The newly formed RISC-V Foundation, similar in concept to the successful Linux Foundation and already packed with more than 100 member companies, operates like a standards body for the RISC-V ISA. The Foundation’s mission is to drive the adoption of the RISC-V ISA and to direct its future development. Coincidentally, “retired” Dr. David Patterson is the Vice Chair of the RISC-V Foundation.
Like Rosencranz and Guildenstern, Dennard Scaling and Moore’s Law are dead at the end of Patterson’s historical play, yet interesting things to do with computer architecture remain to be done.
“There’s nothing more unconvincing than an unconvincing death.” – from “Rosencranz and Guildenstern are Dead”
Epilog: On March 21, just a week after the IEEE talk, the ACM recognized Patterson’s and Hennessy’s contribution to computer architecture by awarding the 2017 ACM A.M. Turing Award to both of them “for pioneering a systematic, quantitative approach to the design and evaluation of computer architectures with enduring impact on the microprocessor industry.”
RISC has already been beat to death.
Load and store to access memory.
ALU instructions to manipulate(process) data.
Branches for conditional execution paths.
And all the super scalar register files.
And as the article says it is to make it easier to compile high level languages.
if, else, for, while, do, switch, and assign can be done in hardware without compiling to an ISA.
RISC ISAs are obsolete.
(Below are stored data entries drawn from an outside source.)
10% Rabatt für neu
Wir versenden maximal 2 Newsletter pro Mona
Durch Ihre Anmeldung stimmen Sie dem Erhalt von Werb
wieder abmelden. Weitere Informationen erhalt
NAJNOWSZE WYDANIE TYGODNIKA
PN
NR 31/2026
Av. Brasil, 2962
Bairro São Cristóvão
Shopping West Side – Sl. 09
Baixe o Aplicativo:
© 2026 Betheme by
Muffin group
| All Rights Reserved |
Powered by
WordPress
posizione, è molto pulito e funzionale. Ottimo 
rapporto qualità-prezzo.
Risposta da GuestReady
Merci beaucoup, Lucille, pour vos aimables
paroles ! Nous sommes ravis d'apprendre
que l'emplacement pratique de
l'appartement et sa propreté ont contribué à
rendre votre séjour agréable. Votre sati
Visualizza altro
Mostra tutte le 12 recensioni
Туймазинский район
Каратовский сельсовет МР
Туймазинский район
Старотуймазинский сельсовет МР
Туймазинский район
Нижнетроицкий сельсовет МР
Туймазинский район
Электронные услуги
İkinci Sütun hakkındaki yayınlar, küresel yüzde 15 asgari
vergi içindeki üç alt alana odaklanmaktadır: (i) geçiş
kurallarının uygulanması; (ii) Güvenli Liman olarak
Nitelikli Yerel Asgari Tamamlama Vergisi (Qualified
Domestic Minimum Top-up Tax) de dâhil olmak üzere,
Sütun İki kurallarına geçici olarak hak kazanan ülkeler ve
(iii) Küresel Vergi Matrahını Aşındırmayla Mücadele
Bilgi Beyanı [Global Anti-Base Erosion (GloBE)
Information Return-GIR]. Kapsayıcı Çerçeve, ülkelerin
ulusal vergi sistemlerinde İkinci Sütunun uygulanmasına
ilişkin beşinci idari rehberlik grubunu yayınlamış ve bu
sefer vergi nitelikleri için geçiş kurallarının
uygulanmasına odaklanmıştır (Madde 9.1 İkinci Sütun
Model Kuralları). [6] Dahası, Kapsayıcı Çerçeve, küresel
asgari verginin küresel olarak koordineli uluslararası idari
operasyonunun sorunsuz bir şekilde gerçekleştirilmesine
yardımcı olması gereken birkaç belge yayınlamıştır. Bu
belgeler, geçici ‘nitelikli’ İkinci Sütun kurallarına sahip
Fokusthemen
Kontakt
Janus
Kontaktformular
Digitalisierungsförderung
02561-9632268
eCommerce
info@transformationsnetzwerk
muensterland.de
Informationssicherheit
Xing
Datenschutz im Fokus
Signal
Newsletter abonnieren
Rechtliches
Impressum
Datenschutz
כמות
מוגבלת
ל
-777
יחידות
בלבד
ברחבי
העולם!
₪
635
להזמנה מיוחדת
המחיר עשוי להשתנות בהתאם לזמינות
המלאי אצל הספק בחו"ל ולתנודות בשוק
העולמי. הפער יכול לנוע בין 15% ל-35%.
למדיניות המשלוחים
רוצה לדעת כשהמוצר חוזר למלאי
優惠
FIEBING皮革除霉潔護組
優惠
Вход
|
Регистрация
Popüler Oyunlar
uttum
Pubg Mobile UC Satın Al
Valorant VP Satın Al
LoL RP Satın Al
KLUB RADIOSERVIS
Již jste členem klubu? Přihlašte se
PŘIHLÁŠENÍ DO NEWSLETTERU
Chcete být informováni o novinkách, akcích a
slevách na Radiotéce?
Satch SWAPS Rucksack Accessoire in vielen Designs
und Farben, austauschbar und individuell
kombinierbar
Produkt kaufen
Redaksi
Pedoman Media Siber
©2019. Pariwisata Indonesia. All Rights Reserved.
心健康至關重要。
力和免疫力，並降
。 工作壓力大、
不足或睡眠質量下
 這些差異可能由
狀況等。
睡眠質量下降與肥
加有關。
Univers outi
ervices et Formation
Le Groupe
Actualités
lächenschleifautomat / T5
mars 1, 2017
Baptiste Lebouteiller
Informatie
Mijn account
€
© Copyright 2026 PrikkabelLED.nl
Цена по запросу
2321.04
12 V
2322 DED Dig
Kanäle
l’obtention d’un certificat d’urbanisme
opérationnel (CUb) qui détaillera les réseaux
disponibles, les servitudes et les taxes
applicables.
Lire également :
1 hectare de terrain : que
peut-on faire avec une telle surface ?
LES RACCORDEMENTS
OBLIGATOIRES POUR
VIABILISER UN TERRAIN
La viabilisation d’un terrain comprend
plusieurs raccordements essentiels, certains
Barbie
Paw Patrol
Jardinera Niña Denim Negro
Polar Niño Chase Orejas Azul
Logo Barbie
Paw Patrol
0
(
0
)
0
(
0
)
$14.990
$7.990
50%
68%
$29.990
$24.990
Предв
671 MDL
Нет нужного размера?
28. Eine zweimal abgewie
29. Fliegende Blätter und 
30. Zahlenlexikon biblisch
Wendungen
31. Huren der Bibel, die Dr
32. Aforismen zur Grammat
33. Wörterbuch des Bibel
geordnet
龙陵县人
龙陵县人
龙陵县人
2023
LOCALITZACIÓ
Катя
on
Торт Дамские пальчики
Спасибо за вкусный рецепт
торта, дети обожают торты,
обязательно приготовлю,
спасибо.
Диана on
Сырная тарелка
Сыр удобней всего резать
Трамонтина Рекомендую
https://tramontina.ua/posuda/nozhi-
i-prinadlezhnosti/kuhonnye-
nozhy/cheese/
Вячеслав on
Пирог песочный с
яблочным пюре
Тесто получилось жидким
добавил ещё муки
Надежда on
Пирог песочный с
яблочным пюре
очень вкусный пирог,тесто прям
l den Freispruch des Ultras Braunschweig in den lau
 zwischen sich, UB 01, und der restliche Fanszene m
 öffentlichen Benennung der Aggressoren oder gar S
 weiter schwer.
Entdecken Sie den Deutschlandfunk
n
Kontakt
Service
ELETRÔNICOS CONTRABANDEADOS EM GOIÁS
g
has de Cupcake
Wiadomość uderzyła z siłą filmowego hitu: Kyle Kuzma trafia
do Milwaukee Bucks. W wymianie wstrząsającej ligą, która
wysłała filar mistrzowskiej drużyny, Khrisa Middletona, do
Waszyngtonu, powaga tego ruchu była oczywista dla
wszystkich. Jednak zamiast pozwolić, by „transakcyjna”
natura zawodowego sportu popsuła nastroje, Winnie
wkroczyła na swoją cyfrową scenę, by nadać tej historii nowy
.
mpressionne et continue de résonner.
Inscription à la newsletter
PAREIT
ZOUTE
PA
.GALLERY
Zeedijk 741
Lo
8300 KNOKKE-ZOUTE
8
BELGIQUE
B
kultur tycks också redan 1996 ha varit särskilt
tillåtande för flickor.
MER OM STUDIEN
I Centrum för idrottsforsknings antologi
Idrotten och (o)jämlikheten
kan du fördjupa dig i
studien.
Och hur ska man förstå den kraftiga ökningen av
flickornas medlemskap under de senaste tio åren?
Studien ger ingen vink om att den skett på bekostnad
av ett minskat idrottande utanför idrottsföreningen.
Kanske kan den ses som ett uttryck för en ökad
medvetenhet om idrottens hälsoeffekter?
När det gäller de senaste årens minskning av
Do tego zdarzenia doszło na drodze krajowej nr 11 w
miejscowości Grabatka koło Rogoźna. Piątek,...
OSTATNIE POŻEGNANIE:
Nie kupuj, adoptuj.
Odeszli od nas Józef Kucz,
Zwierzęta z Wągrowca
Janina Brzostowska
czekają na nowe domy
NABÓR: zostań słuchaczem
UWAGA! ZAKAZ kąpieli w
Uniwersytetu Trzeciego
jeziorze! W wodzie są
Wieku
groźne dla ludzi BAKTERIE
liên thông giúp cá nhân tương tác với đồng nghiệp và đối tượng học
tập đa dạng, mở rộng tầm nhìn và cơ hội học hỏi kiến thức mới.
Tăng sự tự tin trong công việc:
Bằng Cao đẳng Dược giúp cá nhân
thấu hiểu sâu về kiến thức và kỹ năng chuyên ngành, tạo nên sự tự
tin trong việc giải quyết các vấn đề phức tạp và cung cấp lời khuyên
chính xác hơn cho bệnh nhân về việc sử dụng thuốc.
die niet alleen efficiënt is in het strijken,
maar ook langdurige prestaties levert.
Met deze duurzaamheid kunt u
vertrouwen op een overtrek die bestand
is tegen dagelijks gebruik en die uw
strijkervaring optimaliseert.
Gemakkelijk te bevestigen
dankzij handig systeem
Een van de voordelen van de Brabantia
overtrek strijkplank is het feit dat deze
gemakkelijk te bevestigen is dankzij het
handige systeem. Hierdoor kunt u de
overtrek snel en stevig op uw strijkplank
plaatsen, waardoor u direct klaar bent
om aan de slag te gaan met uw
Just get on with real hardware design that executes high level language statements and forget about making it easy to compile to an ISA. Then compilers will become obsolete or evolve to connecting pre-defined functional blocks(OOP style).
It is a shame that the whole world has been brainwashed to the point that RISC IS THE ABSOLUTE ULTIMATE PROCESSOR.
I worked on the IBM System360/75 which was not microprogrammed, but was used for mission control by NASA. The fixed point instructions had load, store, and register to register arithmetic/logical ops — same as RISC — but also floating point and decimal instructions, even multiply and divide!
The previous “scientific” were pretty much RISC so John Cocke, George Raden, and Dr. Patterson really did not invent anything. More like they threw out the baby with the bath water in some respects.
Because RISC does not do floating point or divide(because they are multi-cycle instructions) that systems need.
What a mess of marketing hype and BS we live with.
What will the RISC V be called if someone adds a divide instruction? Or will it not be allowed? Same for floating point.